As a war photographer she documented the fighting in Narvik in 1940, during the short Norwegian war against the Germans. As the Norwegian army retreated north, its gold reserves were transported North by sea along the North Sea coast. Kari was the only female passenger on this ship, so the crew, wishing to give her some privacy, made her a cabin within the wooden cases of gold bars in the hold. When the gold was transferred by a British destroyer for transport to England, she remained in Norway. (She had taken over 600 pictures, only 200 were preserved. Later these were exhibited in San Francisco, New York and Washington. It is uncertain where the photographs are now stored.) Eventually she escaped via Finland, the Soviet Union and Iran to the USA.

== Work during WW II ==
1942 finds her in New York, studying photography in H. P. Sidel’s “The school of modern photography” in New York, publishing a “photo story” in the October 1942 edition of “Minicam” and working for the Norwegian information office. She was interviewed on the popular “It's One O’clock and Here Is Mary Margaret McBride” radio show. She trekked overland to Hollywood, working as a retoucher for Disney and contributing photo-essays to “Popular Photography” magazine. This period of intense activity in radio and photojournalism was part of a wider effort directed by the Norwegian government-in-exile to persuade Norwegian Americans to lobby Federal government of the United States to enter the European theatre of World War II. At the end of this period, she clearly had some sort of breakdown which she describes in the November 1945 issue of "Popular Photography in the text of a photo-essay about cats. This issue also includes a photograph of her. There were many newspaper articles about her in the USA in this period. She regained contact with the psycho-analyst Wilhelm Reich, from whose circle she received treatment for mental illness from the time she first met him in Norway.

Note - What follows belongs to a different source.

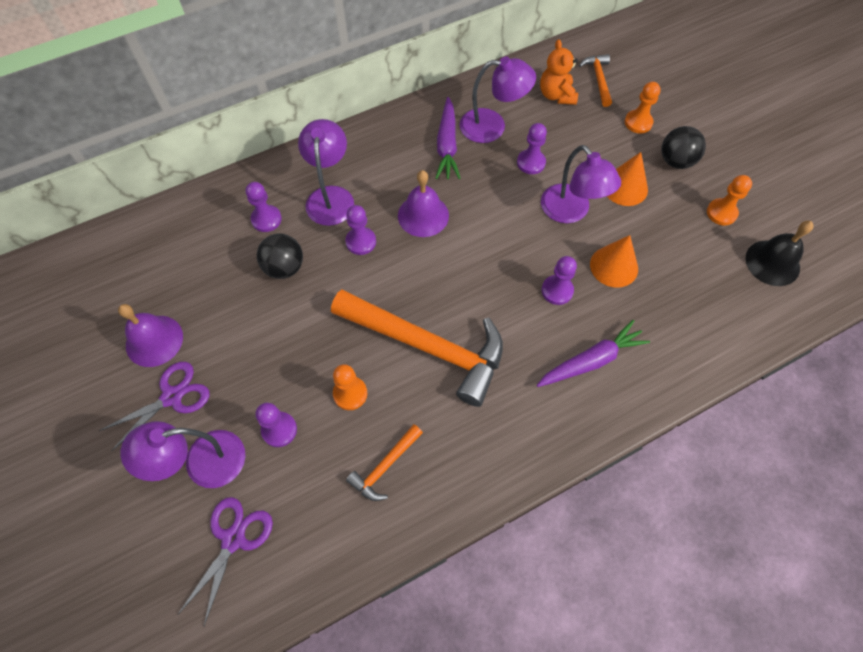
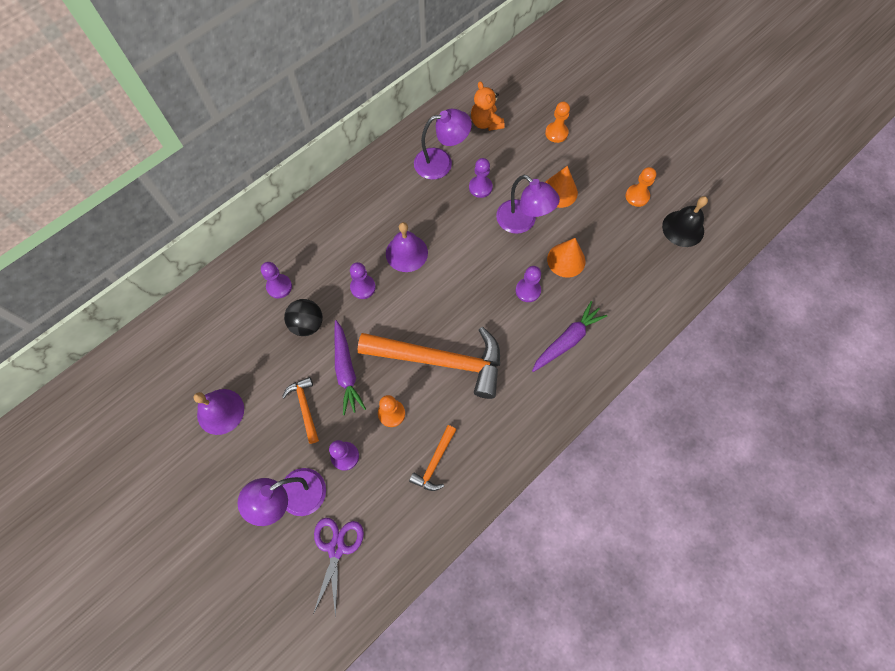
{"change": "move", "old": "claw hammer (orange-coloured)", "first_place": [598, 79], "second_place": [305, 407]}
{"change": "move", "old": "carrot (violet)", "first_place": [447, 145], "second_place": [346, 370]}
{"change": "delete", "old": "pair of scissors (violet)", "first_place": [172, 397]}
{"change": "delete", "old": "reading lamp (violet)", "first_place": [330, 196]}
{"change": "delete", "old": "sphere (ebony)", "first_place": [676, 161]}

== Staff Photographer at the UN ==
1946-8 was the peak of her career. She was one of three staff photographers at the UN and took many remarkable pictures, of which those of Eleanor Roosevelt are the best known. It is of note that the first Secretary-General of the United Nations was Norway's Trygve Lie. After 1948 she appears to have ceased working as a photographer. In 1974 she describes herself as an organic farmer and is still undergoing psychiatric treatment. She died in obscurity in 1996 in Lewisburg, Pennsylvania.

Some of her photographs can be seen at the Preus Museum of photography in Norway, and the "Arbeiderbevegelsens arkiv og bibliotek" (Norway Labour Museum and Archive). Many are in the issues of Popular Photography, some of which listed below. Her best images are on the UN website. Perhaps finest are her photos of Eleanor Roosevelt, which is still being used in the context of the Universal Declaration of Human Rights.

Kari Berggrav also has a Begonia named after her; "Begonia Kari Berggrav".